Renzo Ulivieri, ex allenatore del Napoli, ha parlato anche dell'approdo di Luciano Spalletti sulla panchina del club capitanato da Aurelio De Laurentiis.
"Se Conte e Inzaghi si fossero avvicendati tre anni fa, le avrei detto che l’Inter avrebbe sostituto un grande allenatore, di enorme carisma ed esperienza, con un altro di sicuro avvenire, ma con relativa maturità. Adesso non è più così, Simone Inzaghi ne ha fatta di strada e con lui l’Inter non riceverà brutte sorprese", queste le parole di Renzo Ulivieri.

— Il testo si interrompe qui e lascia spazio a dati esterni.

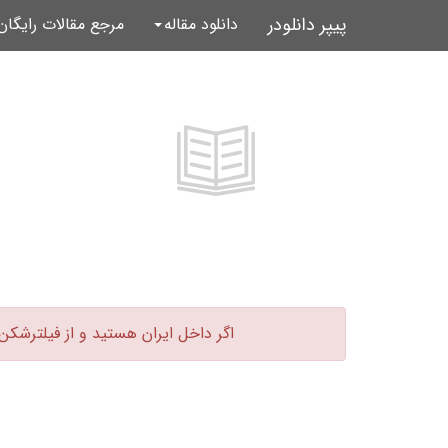
پیپر دانلودر
دانلود مقاله
مرجع مقالات رایگا
اگر داخل ایران هستید و از فیلترشکن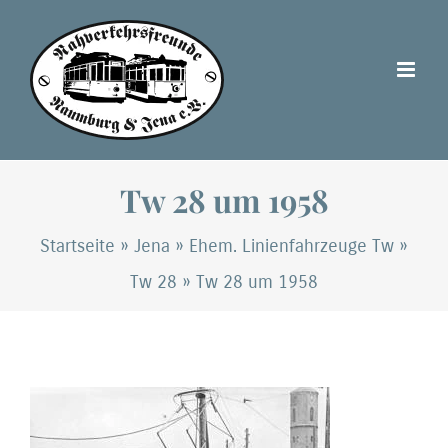
Zum
Inhalt
springen
Tw 28 um 1958
Startseite
»
Jena
»
Ehem. Linienfahrzeuge Tw
»
Tw 28
»
Tw 28 um 1958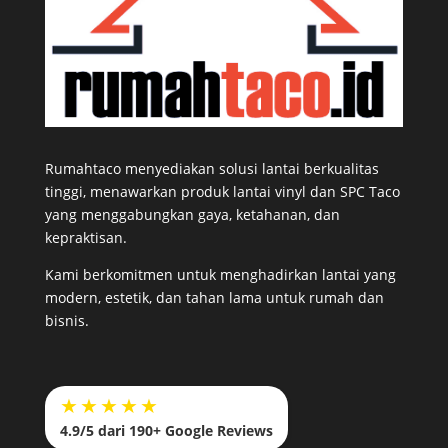
Rumahtaco menyediakan solusi lantai berkualitas
tinggi, menawarkan produk lantai vinyl dan SPC Taco
yang menggabungkan gaya, ketahanan, dan
kepraktisan.
Kami berkomitmen untuk menghadirkan lantai yang
modern, estetik, dan tahan lama untuk rumah dan
bisnis.
★★★★★
4.9/5 dari 190+ Google Reviews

Il mister ha parlato a calciomercato.com: "Spalletti al Napoli? Lui parte dei grandi, come Conte e Allegri. Non si ferma mai, è uno che studia in continuazione e anche in questi due anni non è sicuramente stato fermo a girarsi i pollici. È in continuo aggiornamento, lui come tutto il suo staff. Avrei dovuto vederlo l’altra sera, quando i ragazzi del corso (Del Piero, Vieri, De Rossi, Toni, ecc) sono stati a casa sua. Mi hanno detto che è stata una bellissima serata, ma io purtroppo avevo un impegno col calcio femminile e non ho potuto prendere parte. Però l’ho sentito, mi ha detto che al suo ritorno ci farà vedere altre novità".
Ulivieri ha poi aggiunto. "Inzaghi? Quella dell’Inter è stata una scelta logica da parte di un club che non vuole disperdere il lavoro di un allenatore così penetrante come Conte. I calciatori hanno perso una guida, sarebbe stato un rischio eccessivo togliere loro anche le sicurezze cui si sono aggrappati per arrivare allo scudetto, facendoli ricominciare da un nuovo progetto tecnico-tattico. Conte via? Solitamente sono le società a prendere simili scelte, ma devo dire che una volta, per motivi diversi, è capitato anche a me di andare via perché ritenevo dannoso proseguire il mio percorso. Ero al Vicenza, in Serie B. Con i calciatori si era creato un rapporto troppo intimo, ci si voleva troppo bene e il rischio era quello di confondere i ruoli. Chiamai in raccolta la squadra e gli dissi che sarei andato via, piangemmo. Avevo con me uomini come Di Carlo e Viviani. È vero, andai al Bologna, ma quel Bologna era una categoria sotto al Vicenza. Lasciai la B per andare in C".